Whenever the word "evenodd" turns up in a line below, that line should be copied.

■ ■ ■ ■ ■ ■ ■

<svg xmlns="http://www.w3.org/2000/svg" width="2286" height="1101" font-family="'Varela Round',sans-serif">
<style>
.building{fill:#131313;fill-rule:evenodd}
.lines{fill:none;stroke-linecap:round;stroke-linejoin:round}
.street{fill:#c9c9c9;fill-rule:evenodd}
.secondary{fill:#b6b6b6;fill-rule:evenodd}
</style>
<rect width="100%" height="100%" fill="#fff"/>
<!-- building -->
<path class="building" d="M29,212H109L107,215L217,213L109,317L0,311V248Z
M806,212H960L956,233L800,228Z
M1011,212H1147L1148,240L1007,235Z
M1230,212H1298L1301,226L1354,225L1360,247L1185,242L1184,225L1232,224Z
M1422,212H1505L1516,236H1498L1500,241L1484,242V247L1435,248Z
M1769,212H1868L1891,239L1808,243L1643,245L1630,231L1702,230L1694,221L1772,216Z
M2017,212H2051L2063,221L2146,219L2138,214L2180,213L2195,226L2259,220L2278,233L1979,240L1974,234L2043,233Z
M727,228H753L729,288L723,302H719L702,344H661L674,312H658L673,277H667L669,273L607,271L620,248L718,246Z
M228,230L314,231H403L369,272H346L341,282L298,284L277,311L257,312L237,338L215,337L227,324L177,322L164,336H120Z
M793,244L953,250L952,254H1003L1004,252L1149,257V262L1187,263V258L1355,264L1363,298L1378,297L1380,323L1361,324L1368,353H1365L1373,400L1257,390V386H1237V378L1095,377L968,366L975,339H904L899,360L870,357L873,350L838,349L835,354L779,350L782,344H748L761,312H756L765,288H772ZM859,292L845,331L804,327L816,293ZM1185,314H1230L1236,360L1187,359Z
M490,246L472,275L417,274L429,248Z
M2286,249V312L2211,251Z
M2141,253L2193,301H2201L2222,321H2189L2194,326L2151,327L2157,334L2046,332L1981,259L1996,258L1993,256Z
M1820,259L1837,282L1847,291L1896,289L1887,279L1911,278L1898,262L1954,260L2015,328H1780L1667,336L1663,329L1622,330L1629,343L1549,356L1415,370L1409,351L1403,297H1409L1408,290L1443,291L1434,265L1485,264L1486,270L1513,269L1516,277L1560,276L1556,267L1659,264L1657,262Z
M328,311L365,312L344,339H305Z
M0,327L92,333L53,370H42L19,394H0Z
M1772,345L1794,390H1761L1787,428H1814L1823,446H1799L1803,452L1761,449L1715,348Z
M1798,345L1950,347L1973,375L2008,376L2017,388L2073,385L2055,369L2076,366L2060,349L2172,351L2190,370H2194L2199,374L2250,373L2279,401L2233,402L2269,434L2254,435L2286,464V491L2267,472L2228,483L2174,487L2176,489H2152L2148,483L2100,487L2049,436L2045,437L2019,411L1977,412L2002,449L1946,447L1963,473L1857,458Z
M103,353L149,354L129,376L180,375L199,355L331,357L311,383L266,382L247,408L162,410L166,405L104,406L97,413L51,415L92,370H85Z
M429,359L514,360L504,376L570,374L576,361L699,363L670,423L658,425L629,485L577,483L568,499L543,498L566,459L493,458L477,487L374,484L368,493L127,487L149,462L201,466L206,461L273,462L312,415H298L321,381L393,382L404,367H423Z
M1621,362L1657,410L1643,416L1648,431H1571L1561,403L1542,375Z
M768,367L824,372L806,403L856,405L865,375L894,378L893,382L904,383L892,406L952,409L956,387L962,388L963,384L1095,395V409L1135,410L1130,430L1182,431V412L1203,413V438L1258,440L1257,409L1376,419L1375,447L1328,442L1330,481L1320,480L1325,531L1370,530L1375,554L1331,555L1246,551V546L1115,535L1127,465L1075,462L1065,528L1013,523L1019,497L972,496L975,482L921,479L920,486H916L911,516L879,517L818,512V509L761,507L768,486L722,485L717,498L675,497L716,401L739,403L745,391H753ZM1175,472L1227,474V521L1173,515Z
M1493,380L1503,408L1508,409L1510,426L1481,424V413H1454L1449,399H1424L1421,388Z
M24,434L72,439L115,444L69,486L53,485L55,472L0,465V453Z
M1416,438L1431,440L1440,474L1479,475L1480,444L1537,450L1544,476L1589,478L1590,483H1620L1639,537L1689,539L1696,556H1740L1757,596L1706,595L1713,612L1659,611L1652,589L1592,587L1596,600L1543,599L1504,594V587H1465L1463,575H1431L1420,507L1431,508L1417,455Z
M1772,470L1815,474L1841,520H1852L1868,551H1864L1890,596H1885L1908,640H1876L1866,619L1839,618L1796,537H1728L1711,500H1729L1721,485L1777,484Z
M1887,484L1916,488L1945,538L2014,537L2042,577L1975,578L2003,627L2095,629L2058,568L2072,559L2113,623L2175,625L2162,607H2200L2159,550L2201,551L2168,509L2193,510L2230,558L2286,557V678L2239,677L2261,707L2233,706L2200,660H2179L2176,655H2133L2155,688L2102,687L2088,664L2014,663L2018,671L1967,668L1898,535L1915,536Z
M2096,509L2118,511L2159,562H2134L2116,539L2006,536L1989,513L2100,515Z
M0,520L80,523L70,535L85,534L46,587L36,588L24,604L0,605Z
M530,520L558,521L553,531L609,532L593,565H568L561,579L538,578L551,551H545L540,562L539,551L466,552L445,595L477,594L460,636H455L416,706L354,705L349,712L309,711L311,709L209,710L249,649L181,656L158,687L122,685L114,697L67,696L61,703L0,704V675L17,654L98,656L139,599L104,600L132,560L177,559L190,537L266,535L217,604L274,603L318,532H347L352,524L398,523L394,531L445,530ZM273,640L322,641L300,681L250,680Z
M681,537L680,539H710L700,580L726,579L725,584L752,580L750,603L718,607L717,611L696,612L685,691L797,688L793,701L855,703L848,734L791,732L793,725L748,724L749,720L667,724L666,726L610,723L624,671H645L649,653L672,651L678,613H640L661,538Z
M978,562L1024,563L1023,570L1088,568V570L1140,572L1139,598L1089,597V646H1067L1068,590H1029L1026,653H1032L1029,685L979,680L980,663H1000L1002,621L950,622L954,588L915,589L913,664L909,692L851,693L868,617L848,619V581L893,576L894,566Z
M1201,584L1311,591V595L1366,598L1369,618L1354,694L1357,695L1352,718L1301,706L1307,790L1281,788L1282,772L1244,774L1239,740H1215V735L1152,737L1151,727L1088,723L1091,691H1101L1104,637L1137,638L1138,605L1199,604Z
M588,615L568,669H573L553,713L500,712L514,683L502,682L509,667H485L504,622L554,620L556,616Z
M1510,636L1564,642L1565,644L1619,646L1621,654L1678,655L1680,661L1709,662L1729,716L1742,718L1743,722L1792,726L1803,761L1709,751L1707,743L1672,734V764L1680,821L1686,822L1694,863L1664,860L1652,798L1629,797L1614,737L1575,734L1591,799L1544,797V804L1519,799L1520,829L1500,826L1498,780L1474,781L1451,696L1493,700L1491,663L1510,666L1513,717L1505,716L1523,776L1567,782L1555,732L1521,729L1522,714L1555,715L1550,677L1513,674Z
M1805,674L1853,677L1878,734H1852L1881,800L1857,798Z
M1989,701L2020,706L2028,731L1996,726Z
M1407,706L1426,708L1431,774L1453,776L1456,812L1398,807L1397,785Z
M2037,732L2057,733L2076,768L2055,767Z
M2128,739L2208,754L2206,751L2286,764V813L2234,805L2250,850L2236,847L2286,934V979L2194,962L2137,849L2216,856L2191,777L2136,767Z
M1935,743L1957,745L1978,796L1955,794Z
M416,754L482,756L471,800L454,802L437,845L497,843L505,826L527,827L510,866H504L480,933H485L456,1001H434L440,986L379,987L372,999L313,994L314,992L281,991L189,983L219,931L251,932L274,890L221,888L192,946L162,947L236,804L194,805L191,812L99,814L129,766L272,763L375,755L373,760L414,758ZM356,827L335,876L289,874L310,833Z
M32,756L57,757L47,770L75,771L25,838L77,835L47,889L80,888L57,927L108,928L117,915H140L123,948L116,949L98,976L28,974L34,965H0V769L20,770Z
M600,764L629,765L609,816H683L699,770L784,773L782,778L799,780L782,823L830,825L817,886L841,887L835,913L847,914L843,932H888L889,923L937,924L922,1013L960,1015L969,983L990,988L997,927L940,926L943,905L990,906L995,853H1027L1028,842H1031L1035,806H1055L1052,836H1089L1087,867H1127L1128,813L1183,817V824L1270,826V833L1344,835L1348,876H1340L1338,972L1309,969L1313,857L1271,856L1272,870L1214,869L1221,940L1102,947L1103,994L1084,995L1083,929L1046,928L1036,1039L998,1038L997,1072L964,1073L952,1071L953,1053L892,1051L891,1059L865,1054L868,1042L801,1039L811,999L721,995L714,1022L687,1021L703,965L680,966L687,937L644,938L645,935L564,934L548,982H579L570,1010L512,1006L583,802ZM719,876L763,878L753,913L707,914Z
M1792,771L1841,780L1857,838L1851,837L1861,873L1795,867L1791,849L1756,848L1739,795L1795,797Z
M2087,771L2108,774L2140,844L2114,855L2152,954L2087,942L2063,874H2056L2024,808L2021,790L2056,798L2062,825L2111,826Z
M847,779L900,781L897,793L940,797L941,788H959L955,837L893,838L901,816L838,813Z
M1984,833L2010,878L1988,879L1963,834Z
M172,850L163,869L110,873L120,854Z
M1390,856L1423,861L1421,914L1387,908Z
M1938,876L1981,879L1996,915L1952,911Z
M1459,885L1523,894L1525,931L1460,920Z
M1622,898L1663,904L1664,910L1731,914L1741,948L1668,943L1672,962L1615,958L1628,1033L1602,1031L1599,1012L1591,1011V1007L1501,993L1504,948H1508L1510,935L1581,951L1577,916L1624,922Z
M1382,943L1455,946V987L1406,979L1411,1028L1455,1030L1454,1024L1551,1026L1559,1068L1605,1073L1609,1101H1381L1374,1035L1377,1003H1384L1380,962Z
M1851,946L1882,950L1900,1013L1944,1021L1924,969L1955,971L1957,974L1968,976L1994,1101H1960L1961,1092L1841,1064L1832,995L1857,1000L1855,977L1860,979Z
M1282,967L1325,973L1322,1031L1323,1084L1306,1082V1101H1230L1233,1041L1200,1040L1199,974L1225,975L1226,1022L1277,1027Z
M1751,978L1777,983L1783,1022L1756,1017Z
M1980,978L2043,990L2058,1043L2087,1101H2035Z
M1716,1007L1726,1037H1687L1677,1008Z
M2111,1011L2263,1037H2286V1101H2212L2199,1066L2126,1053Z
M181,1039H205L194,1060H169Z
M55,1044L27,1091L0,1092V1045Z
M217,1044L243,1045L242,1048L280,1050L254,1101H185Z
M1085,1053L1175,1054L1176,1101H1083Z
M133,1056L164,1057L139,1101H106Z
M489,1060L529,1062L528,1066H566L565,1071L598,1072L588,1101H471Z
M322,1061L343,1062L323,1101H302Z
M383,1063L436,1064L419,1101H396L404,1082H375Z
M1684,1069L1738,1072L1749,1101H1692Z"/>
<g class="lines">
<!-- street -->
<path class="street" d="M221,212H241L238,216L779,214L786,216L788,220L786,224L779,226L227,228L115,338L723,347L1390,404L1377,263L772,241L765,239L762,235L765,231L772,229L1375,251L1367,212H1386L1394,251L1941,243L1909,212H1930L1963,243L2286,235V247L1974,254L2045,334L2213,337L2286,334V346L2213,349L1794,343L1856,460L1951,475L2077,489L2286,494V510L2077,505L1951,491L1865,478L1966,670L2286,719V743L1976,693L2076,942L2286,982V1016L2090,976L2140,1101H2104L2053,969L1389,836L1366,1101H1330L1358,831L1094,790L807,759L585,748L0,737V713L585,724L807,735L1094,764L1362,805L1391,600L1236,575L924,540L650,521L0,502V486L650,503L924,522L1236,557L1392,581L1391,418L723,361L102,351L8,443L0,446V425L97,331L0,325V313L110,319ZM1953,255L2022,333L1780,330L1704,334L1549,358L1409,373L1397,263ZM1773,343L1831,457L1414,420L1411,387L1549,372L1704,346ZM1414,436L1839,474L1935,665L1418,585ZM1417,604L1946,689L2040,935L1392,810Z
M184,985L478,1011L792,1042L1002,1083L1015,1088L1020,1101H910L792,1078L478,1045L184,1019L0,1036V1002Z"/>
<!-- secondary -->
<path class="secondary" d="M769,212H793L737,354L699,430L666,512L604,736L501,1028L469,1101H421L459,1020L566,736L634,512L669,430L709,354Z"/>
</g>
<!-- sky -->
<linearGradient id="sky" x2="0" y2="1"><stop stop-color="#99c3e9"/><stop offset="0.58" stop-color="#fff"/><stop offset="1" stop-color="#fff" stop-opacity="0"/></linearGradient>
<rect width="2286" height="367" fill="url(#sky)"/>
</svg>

■ ■ ■ ■ ■ ■ ■

■ EXPECTED OUTPUT
.building{fill:#131313;fill-rule:evenodd}
.street{fill:#c9c9c9;fill-rule:evenodd}
.secondary{fill:#b6b6b6;fill-rule:evenodd}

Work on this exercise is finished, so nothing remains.